Jonathan King asked, "Has anyone ever tried to match the frequency of
two steam whistles to get the tremolo affect?"
The "Celeste" effect is beautiful, but to tune for it deliberately,
requires that the tone sources are stable enough in pitch to make it
worthwhile.
Steam calliope whistles are so unstable in pitch, due to temperature
and humidity fluctuations, that if you were to build two ranks of them,
no matter how you tuned them you would get plenty of "Celeste", maybe
much more than you bargained for!
Air-driven calliopes, which is what you see mostly today, would not
have this problem and could profitably be built with double ranks and
carefully tuned a few Hz apart. Likewise the wooden-piped Caliola
types.
By the way, I was very skeptical of Celeste tuning applied to stopped
flutes, or to any organ pipe less bright than a diapason or string,
until I bought my first crank organ. I was pleasantly surprised at how
effective this tuning is when applied to Bourdons.
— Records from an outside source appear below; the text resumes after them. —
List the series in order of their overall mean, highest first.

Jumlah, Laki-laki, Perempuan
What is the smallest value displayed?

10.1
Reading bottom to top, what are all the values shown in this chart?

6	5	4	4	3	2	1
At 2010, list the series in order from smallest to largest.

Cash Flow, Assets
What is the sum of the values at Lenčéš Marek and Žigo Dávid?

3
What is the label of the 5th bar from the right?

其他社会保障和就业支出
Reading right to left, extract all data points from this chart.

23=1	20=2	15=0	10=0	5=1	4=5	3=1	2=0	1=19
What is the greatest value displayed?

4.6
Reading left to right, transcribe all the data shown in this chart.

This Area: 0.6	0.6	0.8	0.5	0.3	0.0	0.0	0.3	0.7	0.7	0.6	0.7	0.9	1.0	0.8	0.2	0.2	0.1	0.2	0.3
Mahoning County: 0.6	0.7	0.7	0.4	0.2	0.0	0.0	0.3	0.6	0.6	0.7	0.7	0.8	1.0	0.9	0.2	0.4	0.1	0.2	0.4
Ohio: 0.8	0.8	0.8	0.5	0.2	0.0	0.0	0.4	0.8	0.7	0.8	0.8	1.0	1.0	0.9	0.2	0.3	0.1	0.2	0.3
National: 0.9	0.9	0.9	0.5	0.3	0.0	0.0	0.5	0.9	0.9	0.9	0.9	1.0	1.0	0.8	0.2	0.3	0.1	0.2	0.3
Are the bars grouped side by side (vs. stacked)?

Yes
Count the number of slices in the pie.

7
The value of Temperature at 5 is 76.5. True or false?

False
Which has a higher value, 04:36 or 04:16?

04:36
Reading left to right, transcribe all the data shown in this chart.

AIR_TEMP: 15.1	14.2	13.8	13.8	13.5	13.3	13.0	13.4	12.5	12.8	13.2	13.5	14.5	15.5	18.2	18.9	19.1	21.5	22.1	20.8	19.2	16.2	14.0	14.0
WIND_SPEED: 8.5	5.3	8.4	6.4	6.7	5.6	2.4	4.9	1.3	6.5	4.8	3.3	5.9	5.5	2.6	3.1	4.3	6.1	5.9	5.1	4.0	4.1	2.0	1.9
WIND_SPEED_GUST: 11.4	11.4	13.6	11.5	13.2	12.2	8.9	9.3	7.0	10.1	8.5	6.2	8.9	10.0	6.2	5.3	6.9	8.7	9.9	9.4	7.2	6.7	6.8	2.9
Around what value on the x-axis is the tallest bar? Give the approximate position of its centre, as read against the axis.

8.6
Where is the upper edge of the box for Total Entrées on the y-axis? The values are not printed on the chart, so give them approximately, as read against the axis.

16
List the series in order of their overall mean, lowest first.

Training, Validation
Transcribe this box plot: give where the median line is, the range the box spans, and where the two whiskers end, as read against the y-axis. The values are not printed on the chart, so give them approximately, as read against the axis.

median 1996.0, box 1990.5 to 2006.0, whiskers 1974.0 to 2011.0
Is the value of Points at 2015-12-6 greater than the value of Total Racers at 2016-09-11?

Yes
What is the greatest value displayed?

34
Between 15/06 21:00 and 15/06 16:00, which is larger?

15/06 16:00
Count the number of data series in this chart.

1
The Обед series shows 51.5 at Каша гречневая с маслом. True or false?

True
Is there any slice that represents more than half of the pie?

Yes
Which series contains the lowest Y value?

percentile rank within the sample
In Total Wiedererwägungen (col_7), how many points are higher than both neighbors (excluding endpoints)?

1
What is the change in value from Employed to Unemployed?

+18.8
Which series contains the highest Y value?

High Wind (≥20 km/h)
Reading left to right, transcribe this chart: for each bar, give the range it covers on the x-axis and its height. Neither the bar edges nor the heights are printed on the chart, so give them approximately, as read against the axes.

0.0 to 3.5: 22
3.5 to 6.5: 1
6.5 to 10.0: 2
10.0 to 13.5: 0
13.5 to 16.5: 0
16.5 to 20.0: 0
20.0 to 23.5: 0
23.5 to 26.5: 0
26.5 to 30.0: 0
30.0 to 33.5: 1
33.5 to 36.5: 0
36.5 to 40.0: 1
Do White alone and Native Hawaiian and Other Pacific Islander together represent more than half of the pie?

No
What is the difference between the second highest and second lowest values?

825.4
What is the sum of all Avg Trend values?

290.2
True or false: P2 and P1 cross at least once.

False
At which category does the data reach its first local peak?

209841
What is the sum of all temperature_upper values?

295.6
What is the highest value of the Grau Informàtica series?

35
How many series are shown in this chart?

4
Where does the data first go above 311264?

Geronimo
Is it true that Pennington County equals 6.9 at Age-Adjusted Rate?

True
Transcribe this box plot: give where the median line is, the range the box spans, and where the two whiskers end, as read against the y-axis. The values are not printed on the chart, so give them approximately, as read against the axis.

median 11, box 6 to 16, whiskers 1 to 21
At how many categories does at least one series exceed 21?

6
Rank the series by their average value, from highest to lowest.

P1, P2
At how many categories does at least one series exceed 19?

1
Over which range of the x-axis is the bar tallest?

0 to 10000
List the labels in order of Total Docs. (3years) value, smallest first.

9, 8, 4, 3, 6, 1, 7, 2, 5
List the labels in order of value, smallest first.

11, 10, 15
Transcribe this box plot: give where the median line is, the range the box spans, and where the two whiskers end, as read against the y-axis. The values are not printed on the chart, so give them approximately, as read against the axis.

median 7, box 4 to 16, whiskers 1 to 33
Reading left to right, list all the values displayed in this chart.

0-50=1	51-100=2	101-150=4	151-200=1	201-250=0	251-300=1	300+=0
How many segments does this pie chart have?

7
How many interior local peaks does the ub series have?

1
A very slight mistuning is sometimes referred to as the "chorus"
effect, and naturally results from multiple ranks of pipes, whether
deliberate or not. Lack of chorus was a major reason for the dull,
lifeless tone of early electronic organs.
Some large pipe organs always sound a little bit "Celesty" simply
because there is no way to keep the various divisions perfectly in
tune, when they occupy different elevations in a building. Up to a
point, this really enhances the sound.